Records provided »
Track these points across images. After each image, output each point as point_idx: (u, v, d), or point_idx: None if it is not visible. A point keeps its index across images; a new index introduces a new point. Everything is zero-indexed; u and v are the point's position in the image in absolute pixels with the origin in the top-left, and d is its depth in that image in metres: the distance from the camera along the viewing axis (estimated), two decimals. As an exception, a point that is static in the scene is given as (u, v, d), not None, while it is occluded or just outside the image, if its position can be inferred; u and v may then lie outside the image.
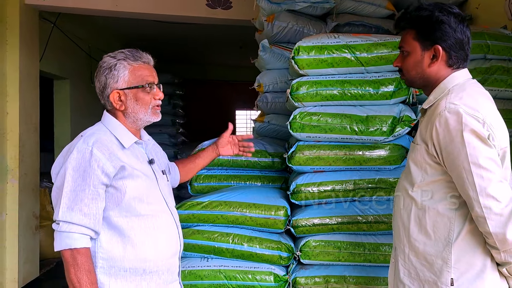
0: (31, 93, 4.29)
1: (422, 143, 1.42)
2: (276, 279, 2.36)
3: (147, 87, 1.57)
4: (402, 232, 1.51)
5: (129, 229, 1.51)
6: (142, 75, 1.57)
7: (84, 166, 1.45)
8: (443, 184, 1.40)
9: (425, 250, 1.43)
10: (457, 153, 1.31)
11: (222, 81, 9.58)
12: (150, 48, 6.53)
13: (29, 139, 4.25)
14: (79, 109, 5.55)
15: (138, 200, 1.53)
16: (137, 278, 1.53)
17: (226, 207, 2.43)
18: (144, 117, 1.60)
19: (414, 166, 1.45)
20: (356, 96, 2.36)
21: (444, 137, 1.33)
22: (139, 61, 1.58)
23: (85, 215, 1.43)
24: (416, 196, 1.45)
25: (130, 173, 1.52)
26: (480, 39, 2.34)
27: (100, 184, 1.46)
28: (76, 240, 1.43)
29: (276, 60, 3.13)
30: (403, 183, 1.52)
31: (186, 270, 2.39)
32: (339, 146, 2.40)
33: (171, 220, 1.65)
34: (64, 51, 5.23)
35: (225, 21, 4.51)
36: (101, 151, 1.47)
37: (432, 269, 1.42)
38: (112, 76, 1.55)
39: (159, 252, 1.57)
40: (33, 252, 4.38)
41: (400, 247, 1.53)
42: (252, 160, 2.77)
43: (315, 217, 2.38)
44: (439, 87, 1.46)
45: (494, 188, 1.29)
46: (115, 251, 1.50)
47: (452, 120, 1.31)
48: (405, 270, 1.50)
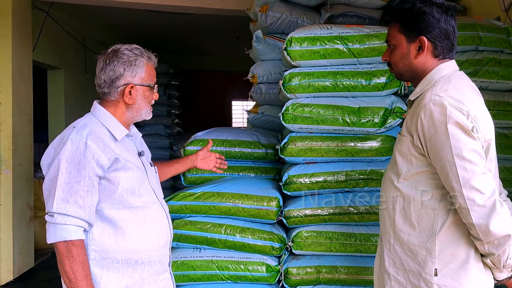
0: (24, 83, 4.27)
1: (408, 135, 1.43)
2: (268, 270, 2.38)
3: (154, 87, 1.68)
4: (388, 223, 1.53)
5: (121, 221, 1.53)
6: (152, 75, 1.66)
7: (79, 158, 1.45)
8: (428, 176, 1.41)
9: (410, 241, 1.45)
10: (441, 145, 1.31)
11: (219, 71, 9.53)
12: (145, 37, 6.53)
13: (22, 129, 4.24)
14: (73, 99, 5.52)
15: (131, 192, 1.54)
16: (130, 269, 1.54)
17: (218, 198, 2.44)
18: (145, 113, 1.67)
19: (400, 157, 1.46)
20: (348, 87, 2.36)
21: (429, 129, 1.34)
22: (151, 61, 1.67)
23: (81, 207, 1.44)
24: (402, 187, 1.46)
25: (123, 165, 1.53)
26: (473, 31, 2.33)
27: (95, 176, 1.47)
28: (71, 232, 1.43)
29: (270, 51, 3.12)
30: (389, 174, 1.54)
31: (178, 261, 2.40)
32: (331, 137, 2.40)
33: (162, 211, 1.67)
34: (58, 41, 5.19)
35: (219, 11, 4.49)
36: (95, 142, 1.48)
37: (416, 260, 1.43)
38: (131, 70, 1.60)
39: (151, 243, 1.59)
40: (28, 242, 4.39)
41: (385, 237, 1.54)
42: (245, 151, 2.77)
43: (307, 208, 2.40)
44: (426, 78, 1.46)
45: (477, 180, 1.29)
46: (108, 243, 1.51)
47: (436, 112, 1.32)
48: (390, 260, 1.52)
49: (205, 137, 2.78)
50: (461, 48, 2.34)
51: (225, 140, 2.76)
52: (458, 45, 2.31)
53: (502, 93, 2.36)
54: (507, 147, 2.32)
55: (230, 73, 9.32)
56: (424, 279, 1.41)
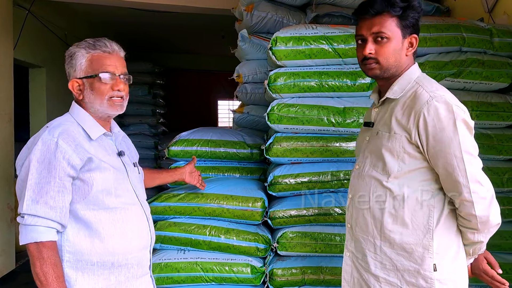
0: (5, 82, 4.17)
1: (403, 132, 1.41)
2: (253, 271, 2.36)
3: (105, 76, 1.51)
4: (371, 224, 1.49)
5: (96, 222, 1.48)
6: (99, 64, 1.51)
7: (49, 158, 1.41)
8: (421, 172, 1.41)
9: (403, 240, 1.43)
10: (449, 141, 1.33)
11: (204, 70, 9.47)
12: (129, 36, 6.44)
13: (3, 129, 4.15)
14: (55, 97, 5.43)
15: (106, 193, 1.50)
16: (105, 271, 1.50)
17: (203, 199, 2.41)
18: (100, 108, 1.54)
19: (390, 155, 1.43)
20: (334, 87, 2.35)
21: (434, 125, 1.34)
22: (99, 50, 1.52)
23: (51, 208, 1.40)
24: (392, 186, 1.44)
25: (97, 165, 1.48)
26: (456, 32, 2.35)
27: (66, 176, 1.43)
28: (42, 234, 1.40)
29: (256, 50, 3.11)
30: (371, 173, 1.50)
31: (162, 263, 2.37)
32: (316, 137, 2.40)
33: (141, 213, 1.62)
34: (39, 38, 5.09)
35: (204, 10, 4.46)
36: (67, 142, 1.44)
37: (412, 258, 1.42)
38: (71, 65, 1.53)
39: (128, 245, 1.54)
40: (9, 244, 4.30)
41: (367, 240, 1.51)
42: (230, 151, 2.75)
43: (292, 208, 2.39)
44: (403, 78, 1.47)
45: (480, 174, 1.36)
46: (82, 245, 1.47)
47: (442, 110, 1.34)
48: (377, 262, 1.49)
49: (190, 137, 2.75)
50: (445, 49, 2.35)
51: (210, 140, 2.74)
52: (442, 46, 2.34)
53: (485, 94, 2.38)
54: (490, 148, 2.33)
55: (216, 72, 9.27)
56: (423, 276, 1.41)
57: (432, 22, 2.38)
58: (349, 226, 1.60)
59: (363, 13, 1.44)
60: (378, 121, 1.53)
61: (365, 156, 1.55)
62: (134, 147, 1.85)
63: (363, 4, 1.45)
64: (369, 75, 1.50)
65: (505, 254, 2.36)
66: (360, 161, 1.58)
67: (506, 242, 2.33)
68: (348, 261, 1.60)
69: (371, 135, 1.55)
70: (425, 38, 2.32)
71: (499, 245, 2.34)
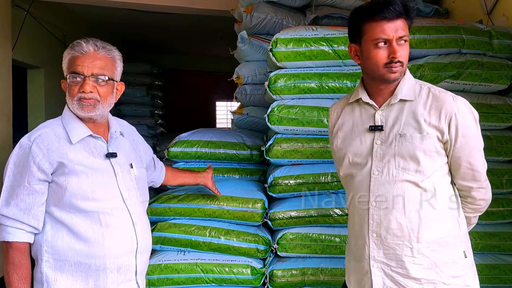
0: (3, 82, 4.16)
1: (435, 131, 1.45)
2: (253, 272, 2.36)
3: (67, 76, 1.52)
4: (407, 228, 1.47)
5: (73, 224, 1.49)
6: (72, 64, 1.51)
7: (23, 162, 1.46)
8: (443, 168, 1.51)
9: (438, 235, 1.48)
10: (473, 136, 1.47)
11: (203, 71, 9.46)
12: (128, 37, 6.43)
13: (1, 129, 4.14)
14: (53, 98, 5.40)
15: (81, 196, 1.48)
16: (83, 274, 1.50)
17: (203, 200, 2.41)
18: (73, 109, 1.53)
19: (424, 156, 1.45)
20: (334, 89, 2.36)
21: (463, 123, 1.45)
22: (74, 50, 1.51)
23: (21, 210, 1.45)
24: (427, 186, 1.47)
25: (71, 169, 1.48)
26: (455, 34, 2.35)
27: (37, 180, 1.46)
28: (10, 234, 1.44)
29: (255, 51, 3.11)
30: (402, 177, 1.47)
31: (162, 264, 2.37)
32: (316, 139, 2.40)
33: (127, 217, 1.56)
34: (38, 39, 5.08)
35: (203, 11, 4.46)
36: (39, 147, 1.46)
37: (446, 251, 1.48)
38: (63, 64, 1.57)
39: (106, 250, 1.50)
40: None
41: (403, 245, 1.47)
42: (230, 152, 2.75)
43: (292, 209, 2.39)
44: (408, 80, 1.51)
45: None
46: (59, 245, 1.48)
47: (467, 108, 1.47)
48: (416, 265, 1.47)
49: (190, 138, 2.75)
50: (444, 51, 2.36)
51: (210, 142, 2.74)
52: (441, 47, 2.34)
53: (485, 96, 2.39)
54: (490, 149, 2.34)
55: (214, 73, 9.27)
56: (460, 265, 1.48)
57: (432, 24, 2.39)
58: (375, 235, 1.51)
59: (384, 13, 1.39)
60: (393, 124, 1.50)
61: (385, 160, 1.50)
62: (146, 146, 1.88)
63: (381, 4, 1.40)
64: (392, 78, 1.45)
65: (505, 256, 2.36)
66: (379, 166, 1.51)
67: (505, 244, 2.34)
68: (378, 273, 1.52)
69: (383, 138, 1.51)
70: (424, 40, 2.33)
71: (498, 247, 2.35)
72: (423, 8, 3.22)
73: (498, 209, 2.32)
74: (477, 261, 2.29)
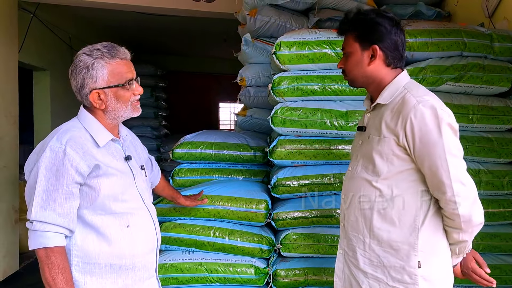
0: (10, 84, 4.21)
1: (391, 135, 1.48)
2: (256, 272, 2.39)
3: (126, 84, 1.53)
4: (361, 223, 1.57)
5: (104, 227, 1.51)
6: (121, 72, 1.52)
7: (57, 166, 1.43)
8: (409, 174, 1.48)
9: (390, 238, 1.50)
10: (434, 143, 1.40)
11: (206, 73, 9.51)
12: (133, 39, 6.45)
13: (8, 131, 4.18)
14: (59, 100, 5.46)
15: (113, 198, 1.52)
16: (113, 275, 1.53)
17: (208, 201, 2.44)
18: (125, 113, 1.57)
19: (379, 157, 1.51)
20: (336, 91, 2.39)
21: (420, 128, 1.41)
22: (117, 58, 1.53)
23: (59, 215, 1.43)
24: (381, 187, 1.51)
25: (104, 171, 1.50)
26: (457, 37, 2.38)
27: (74, 183, 1.45)
28: (50, 239, 1.42)
29: (259, 54, 3.14)
30: (362, 175, 1.58)
31: (167, 263, 2.40)
32: (319, 140, 2.43)
33: (148, 217, 1.64)
34: (44, 41, 5.13)
35: (208, 14, 4.49)
36: (74, 149, 1.45)
37: (398, 255, 1.50)
38: (90, 76, 1.50)
39: (135, 249, 1.56)
40: (13, 245, 4.33)
41: (358, 237, 1.58)
42: (234, 154, 2.79)
43: (296, 210, 2.42)
44: (393, 84, 1.54)
45: (464, 175, 1.42)
46: (90, 249, 1.49)
47: (428, 114, 1.40)
48: (366, 259, 1.56)
49: (194, 140, 2.79)
50: (446, 54, 2.38)
51: (214, 143, 2.77)
52: (443, 50, 2.37)
53: (486, 98, 2.41)
54: (491, 151, 2.36)
55: (218, 75, 9.31)
56: (408, 272, 1.48)
57: (434, 27, 2.42)
58: (342, 225, 1.69)
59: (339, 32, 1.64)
60: (370, 126, 1.61)
61: (357, 159, 1.63)
62: (142, 146, 1.88)
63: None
64: (349, 84, 1.66)
65: (506, 256, 2.38)
66: (353, 164, 1.66)
67: (506, 244, 2.36)
68: (341, 258, 1.68)
69: (363, 139, 1.63)
70: (426, 43, 2.36)
71: (499, 247, 2.37)
72: (426, 11, 3.25)
73: (499, 210, 2.35)
74: (478, 262, 2.33)
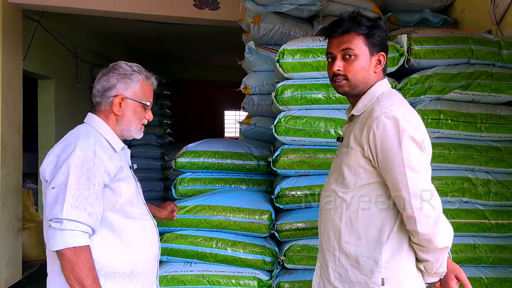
0: (14, 93, 4.22)
1: (357, 147, 1.44)
2: (260, 284, 2.35)
3: (148, 105, 1.66)
4: (332, 236, 1.52)
5: (120, 230, 1.54)
6: (147, 94, 1.66)
7: (88, 165, 1.46)
8: (376, 187, 1.44)
9: (357, 252, 1.45)
10: (394, 156, 1.35)
11: (211, 81, 9.51)
12: (137, 47, 6.47)
13: (12, 140, 4.18)
14: (63, 108, 5.46)
15: (130, 202, 1.57)
16: (125, 279, 1.55)
17: (210, 211, 2.41)
18: (134, 129, 1.65)
19: (347, 170, 1.46)
20: (341, 99, 2.35)
21: (382, 140, 1.37)
22: (149, 81, 1.68)
23: (89, 214, 1.44)
24: (348, 199, 1.47)
25: (124, 175, 1.56)
26: (464, 44, 2.33)
27: (103, 184, 1.49)
28: (80, 238, 1.43)
29: (263, 62, 3.12)
30: (333, 186, 1.53)
31: (169, 275, 2.36)
32: (323, 150, 2.39)
33: (153, 224, 1.70)
34: (49, 50, 5.14)
35: (212, 21, 4.48)
36: (103, 150, 1.51)
37: (363, 270, 1.44)
38: (125, 82, 1.60)
39: (145, 254, 1.62)
40: (16, 254, 4.31)
41: (330, 250, 1.53)
42: (237, 163, 2.75)
43: (300, 221, 2.37)
44: (367, 95, 1.50)
45: (425, 190, 1.35)
46: (106, 253, 1.51)
47: (390, 125, 1.36)
48: (336, 273, 1.51)
49: (197, 149, 2.76)
50: (453, 61, 2.34)
51: (217, 152, 2.74)
52: (450, 58, 2.33)
53: (494, 106, 2.36)
54: (500, 160, 2.31)
55: (223, 82, 9.30)
56: None
57: (440, 35, 2.37)
58: (320, 238, 1.63)
59: (332, 31, 1.50)
60: (345, 137, 1.56)
61: (332, 171, 1.60)
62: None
63: (332, 23, 1.51)
64: (339, 92, 1.53)
65: (516, 269, 2.32)
66: (329, 176, 1.62)
67: (517, 257, 2.30)
68: (318, 271, 1.63)
69: (339, 150, 1.59)
70: (433, 50, 2.32)
71: (509, 260, 2.30)
72: (432, 18, 3.21)
73: (509, 221, 2.28)
74: (488, 275, 2.27)
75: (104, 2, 4.24)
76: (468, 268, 2.27)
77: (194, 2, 4.35)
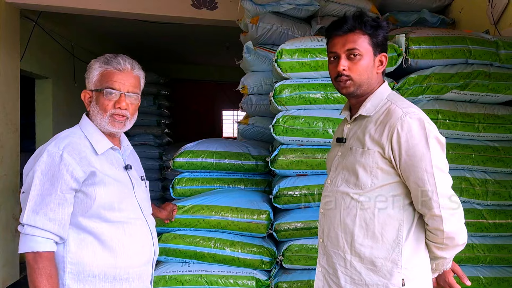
0: (12, 93, 4.20)
1: (376, 147, 1.42)
2: (258, 284, 2.34)
3: (112, 92, 1.53)
4: (342, 239, 1.49)
5: (99, 234, 1.49)
6: (107, 79, 1.53)
7: (53, 171, 1.43)
8: (393, 187, 1.43)
9: (372, 254, 1.44)
10: (421, 156, 1.36)
11: (209, 81, 9.50)
12: (135, 46, 6.46)
13: (9, 139, 4.16)
14: (61, 108, 5.44)
15: (109, 207, 1.50)
16: (107, 284, 1.50)
17: (208, 211, 2.40)
18: (102, 122, 1.55)
19: (363, 170, 1.44)
20: (339, 99, 2.35)
21: (407, 140, 1.36)
22: (111, 66, 1.54)
23: (50, 220, 1.42)
24: (364, 201, 1.44)
25: (101, 179, 1.49)
26: (462, 44, 2.34)
27: (69, 189, 1.44)
28: (39, 244, 1.41)
29: (261, 62, 3.11)
30: (342, 188, 1.50)
31: (166, 275, 2.35)
32: (321, 149, 2.39)
33: (146, 228, 1.62)
34: (46, 50, 5.13)
35: (210, 21, 4.47)
36: (71, 155, 1.45)
37: (380, 272, 1.42)
38: (87, 76, 1.58)
39: (130, 259, 1.54)
40: (13, 254, 4.29)
41: (338, 254, 1.50)
42: (235, 163, 2.75)
43: (298, 221, 2.37)
44: (375, 95, 1.49)
45: (450, 190, 1.39)
46: (84, 256, 1.47)
47: (415, 126, 1.37)
48: (347, 277, 1.48)
49: (195, 149, 2.75)
50: (451, 61, 2.34)
51: (215, 152, 2.74)
52: (448, 58, 2.33)
53: (492, 106, 2.37)
54: (498, 160, 2.31)
55: (221, 82, 9.30)
56: None
57: (438, 34, 2.38)
58: (321, 241, 1.59)
59: (336, 30, 1.47)
60: (351, 137, 1.54)
61: (337, 172, 1.55)
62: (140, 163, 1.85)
63: (336, 22, 1.49)
64: (343, 92, 1.51)
65: (514, 268, 2.33)
66: (332, 176, 1.58)
67: (514, 256, 2.30)
68: (320, 277, 1.59)
69: (343, 151, 1.56)
70: (431, 50, 2.32)
71: (507, 259, 2.31)
72: (430, 18, 3.22)
73: (507, 221, 2.29)
74: (486, 274, 2.27)
75: (102, 1, 4.23)
76: (466, 268, 2.28)
77: (192, 2, 4.34)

What the task asks » Give again, exactly as written above, every line from the one holding "40: (33, 252, 4.38)" to the one holding "51: (225, 140, 2.76)", with both ends kept and the pictures left out.

Output of the task »
40: (33, 252, 4.38)
41: (400, 247, 1.53)
42: (252, 160, 2.77)
43: (315, 217, 2.38)
44: (439, 87, 1.46)
45: (494, 188, 1.29)
46: (115, 251, 1.50)
47: (452, 120, 1.31)
48: (405, 270, 1.50)
0: (24, 83, 4.27)
1: (408, 135, 1.43)
2: (268, 270, 2.38)
3: (154, 87, 1.68)
4: (388, 223, 1.53)
5: (121, 221, 1.53)
6: (152, 75, 1.66)
7: (79, 158, 1.45)
8: (428, 176, 1.41)
9: (410, 241, 1.45)
10: (441, 145, 1.31)
11: (219, 71, 9.53)
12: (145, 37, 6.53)
13: (22, 129, 4.24)
14: (73, 99, 5.52)
15: (131, 192, 1.54)
16: (130, 269, 1.54)
17: (218, 198, 2.44)
18: (145, 113, 1.67)
19: (400, 157, 1.46)
20: (348, 87, 2.36)
21: (429, 129, 1.34)
22: (151, 61, 1.67)
23: (81, 207, 1.44)
24: (402, 187, 1.46)
25: (123, 165, 1.53)
26: (473, 31, 2.33)
27: (95, 176, 1.47)
28: (71, 232, 1.43)
29: (270, 51, 3.12)
30: (389, 174, 1.54)
31: (178, 261, 2.40)
32: (331, 137, 2.40)
33: (162, 211, 1.67)
34: (58, 41, 5.19)
35: (219, 11, 4.49)
36: (95, 142, 1.48)
37: (416, 260, 1.43)
38: (131, 70, 1.60)
39: (151, 243, 1.59)
40: (28, 242, 4.39)
41: (385, 237, 1.54)
42: (245, 151, 2.77)
43: (307, 208, 2.40)
44: (426, 78, 1.46)
45: (477, 180, 1.29)
46: (108, 243, 1.51)
47: (436, 112, 1.32)
48: (390, 260, 1.52)
49: (205, 137, 2.78)
50: (461, 48, 2.34)
51: (225, 140, 2.76)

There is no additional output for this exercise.